"Eu sinto muito"
Você que trabalha no hospital, já deve ter se deparado com situações em que a única coisa que você podia dizer, era:
- Eu sinto muito!
Como palhaças que atuam no hospital, sempre procuramos resignificar as situações, desconstruir, brincar, inverter a ordem, brincar com as regras, propor uma lógica lúdica e cômica.
Vamos nos capacitando para interagir com as situações limites dentro do ambiente hospitalar, aprendemos a contornar e a lidar de forma cômica e sensível com todas as situações que se apresentam, mas as vezes, a gente leva um "soco no estômago" e precisa continuar.
Era uma tarde de segunda feira, as Dras. Barrica e Kirina estavam chegando para a visita, e passaram pela sala de espera da ala cirúrgica do Hospital Regional do Oeste. A sala estava lotada, com pessoas que aguardavam para entrar para a cirurgia, enquanto outras esperavam notícias de seus familiares que estavam no bloco cirúrgico.
As palhaças conversaram e brincaram com o público presente, até que a Dra. Barrica percebeu que tinha uma poltrona que estava com o perna quebrada. As duas palhaças jogam o foco para a poltrona, se olham, olham para o público, e veem ali uma oportunidade de fazer uma cirurgia ao vivo, na frente do público. Foram arrumar a perna quebrada da poltrona. Um trabalho em equipe das duas, resultou na poltrona ajeitada.
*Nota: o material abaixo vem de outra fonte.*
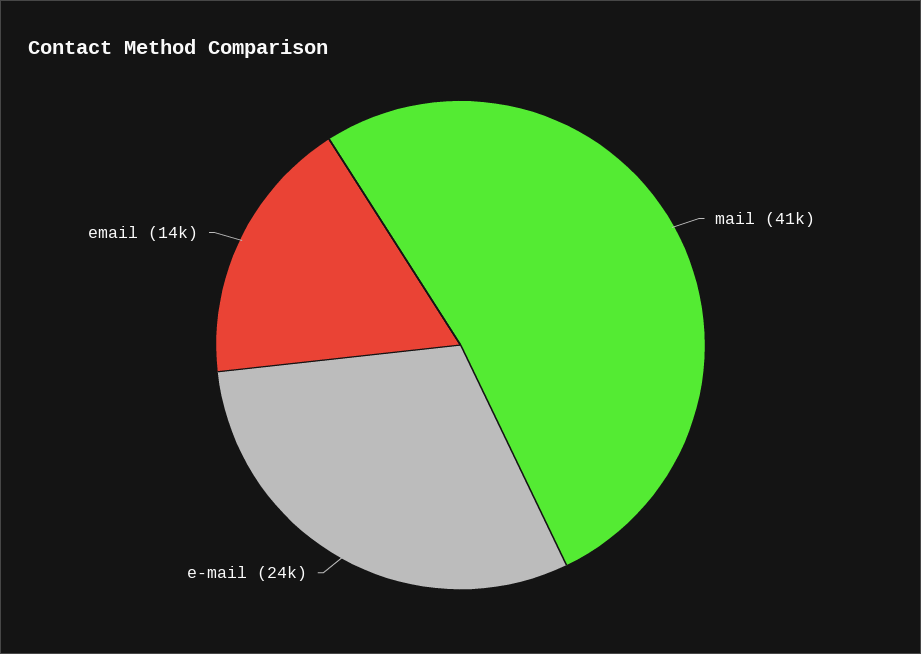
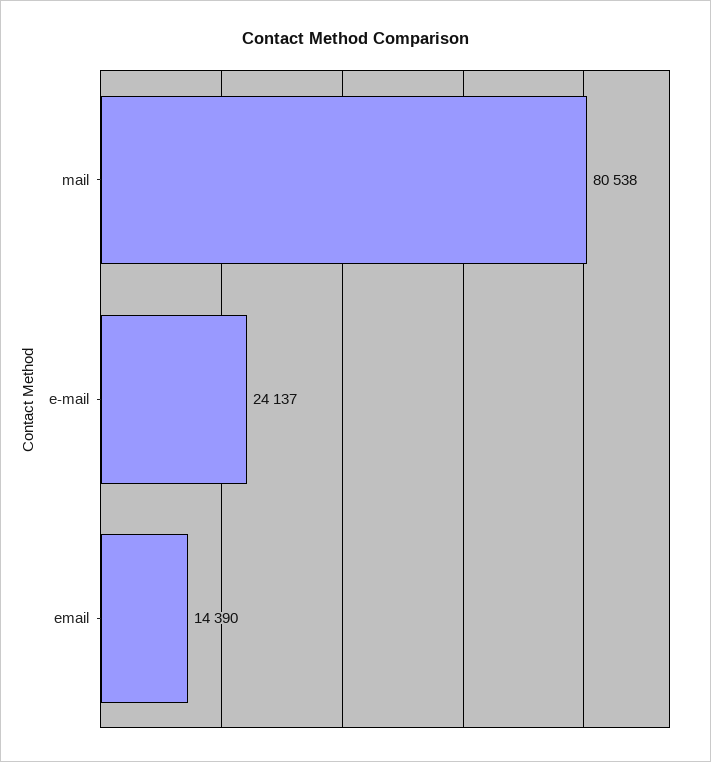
mail: 41000 -> 80538

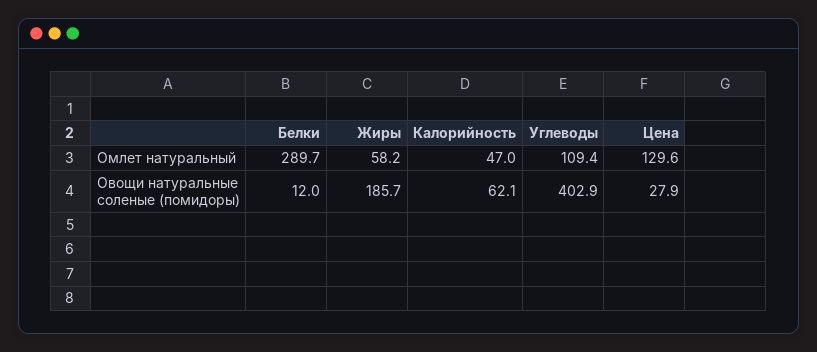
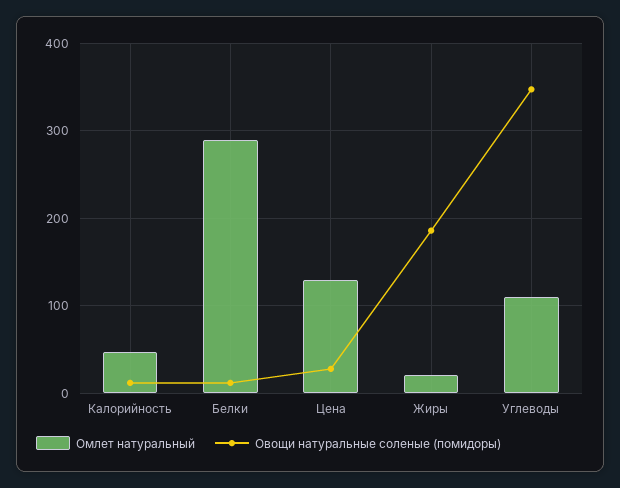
Омлет натуральный, Жиры: 58.2 -> 20
Овощи натуральные соленые (помидоры), Калорийность: 62.1 -> 10
Овощи натуральные соленые (помидоры), Углеводы: 402.9 -> 350

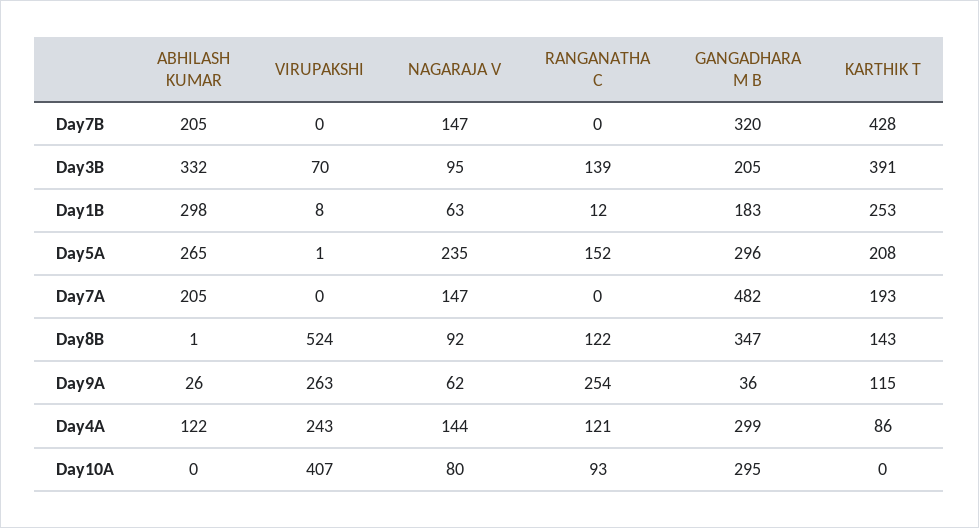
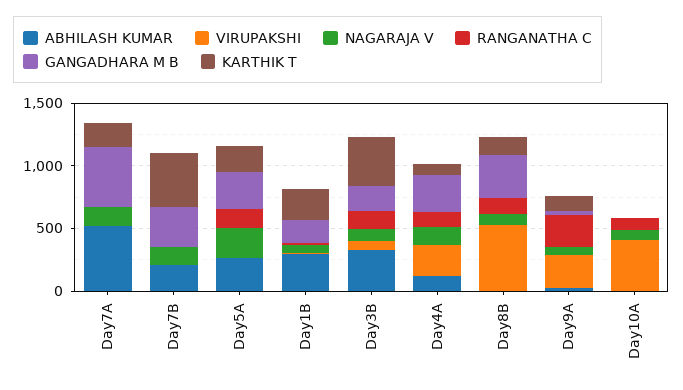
ABHILASH KUMAR, Day7A: 205 -> 500
GANGADHARA M B, Day10A: 295 -> 0

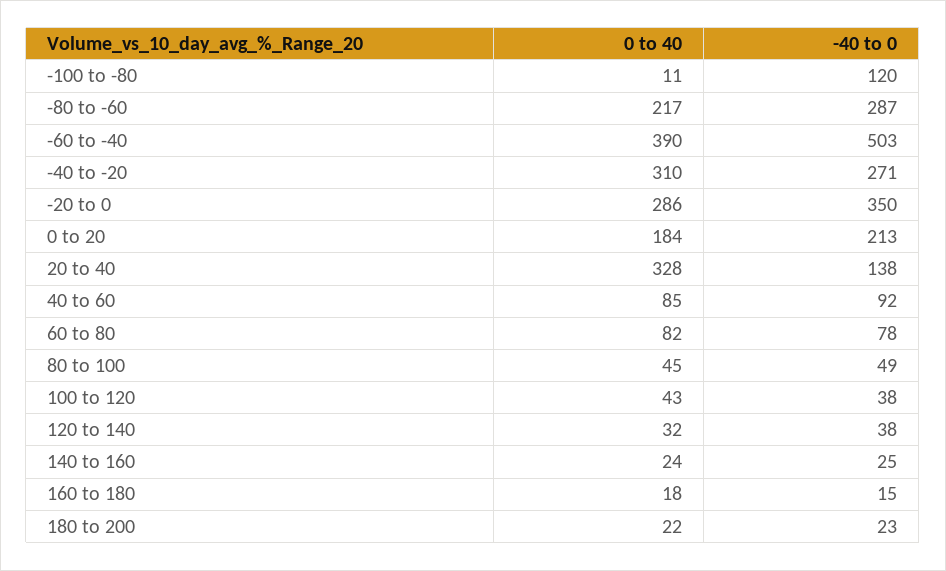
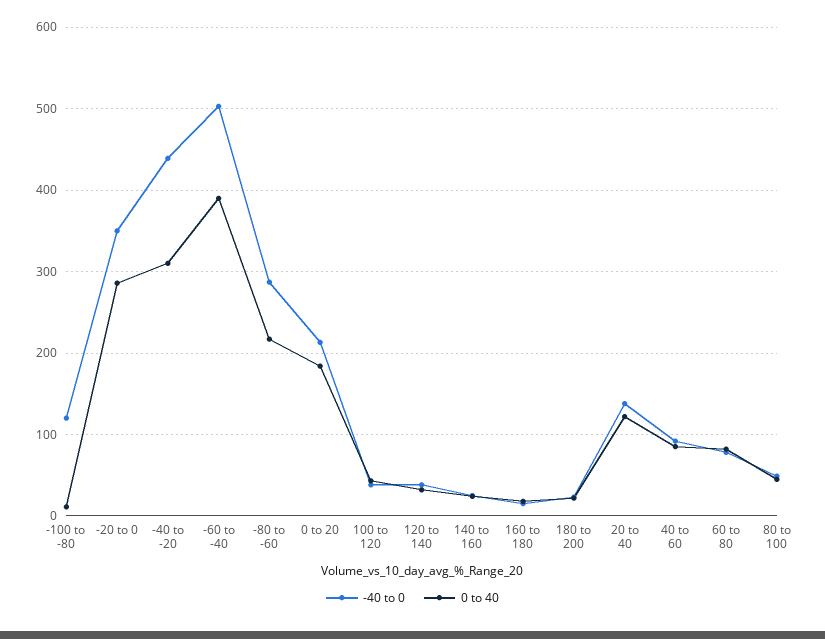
-40 to 0, -40 to -20: 271 -> 440
0 to 40, 20 to 40: 328 -> 120

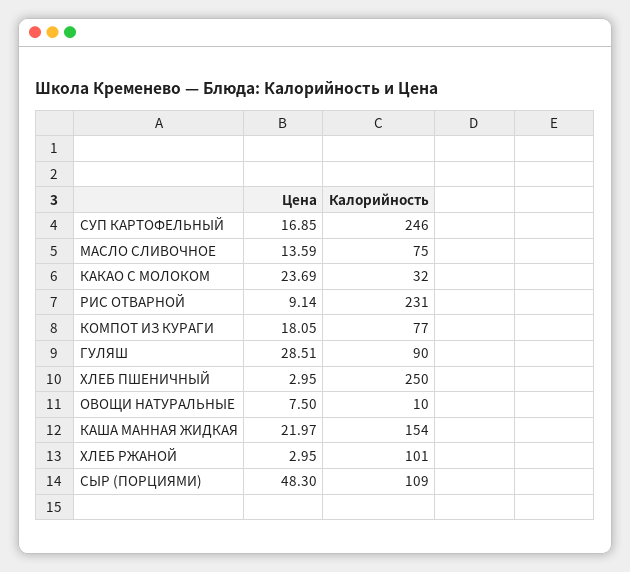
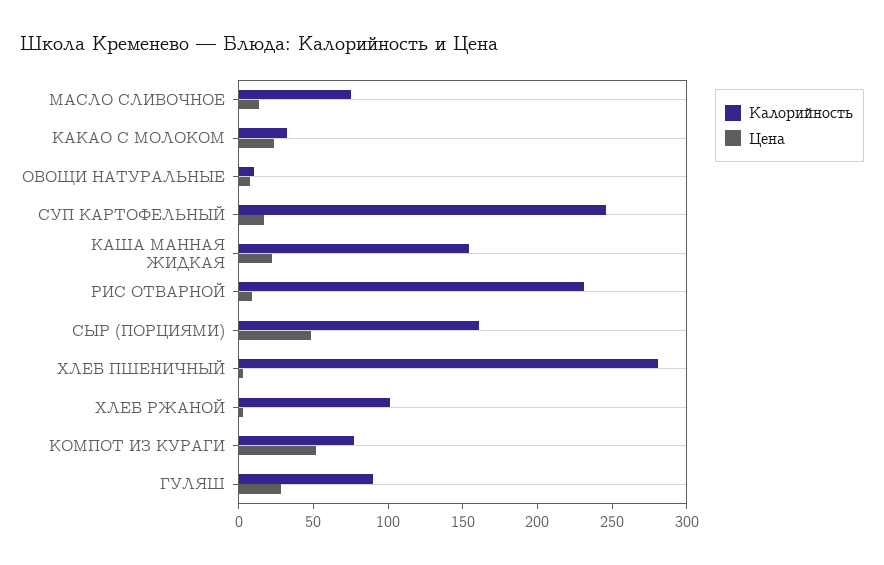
Цена, КОМПОТ ИЗ КУРАГИ: 18.05 -> 50
Калорийность, ХЛЕБ ПШЕНИЧНЫЙ: 250 -> 280
Калорийность, СЫР (ПОРЦИЯМИ): 109 -> 160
Mas acharam melhor deixar um bilhete, para não sentarem nela, pois estava se recuperando da cirurgia, colaram uns comprimidos e entre risos, seguiram para o próximo setor.
Quando estavam retornando, quase no final da visita, passaram novamente pela sala de espera, e para a surpresa das duas palhaças, tinha um senhor sentado na poltrona, e ele estava dormindo.
As palhaças se olharam, olharam para o homem e olharam para os demais que estavam na sala. As pessoas presentes que tinham participado do primeiro momento, começaram a rir, e diziam que não puderam impedir. Kirina observou que a anestesia da poltrona tinha contagiado o homem, que dormia.
Nesse momento ele abriu os olhos e as palhaças explicaram pra ele a situação. Ele respondeu: - Eu nem percebi, estou cheio de problemas.
Nessa fala, as palhaças já perceberam que ele tinha problemas e que queria falar, e o que será que viria dali?
Barrica se arrisca: - Se for problema de matemática eu lhe ajudo, mas de física eu sou péssima.
E lá veio a revelação.
- Eu perdi o meu filho ontem vindo de São Paulo, ele está agora num caixão.
Todos sentiram o impacto daquela fala e da situação, e você pode imaginar como ficou a sala por uns segundos. Então a Dra. Barrica olhando nos olhos dele disse: - Eu sinto muito!
Dra. Kirina completou: - Eu também!
E disseram que nesse caso, ele podia ficar sentado na poltrona, mas que não se mexesse muito. E Barrica, olhando para os demais que estavam todos impactados, disse:
- E vocês cuidem dele, se ele cair vocês segurem.
Todos esboçaram um sorriso e concordaram. E a frase adquiriu duplo sentido.
O homem acrescentou: - Não tem problema, se eles não me segurarem e eu cair, eu me levanto, do chão não passo.
As Dras. viram um outro paciente com a perna quebrada do lado, e disseram: - Você a gente não indica para ajudar, é melhor você ficar sentado aí.
Kirina acrescenta: - Não, é só uma perna que tá enfaixada do outro lado não tá, ele pode segurar assim, meio de "ladiado".
E todos riram.
Uma situação bem delicada, com a qual as palhaças lidaram muito bem, com delicadeza, respeito e ainda assim não perderam a oportunidade de aliviar o ambiente depois da fala impactante.
Por isso é tão importante sabermos o que estamos fazendo, termos ferramentas para usar e especialmente uma presença ativa, para lidar com a situação sem perder o " estado e o rebolado".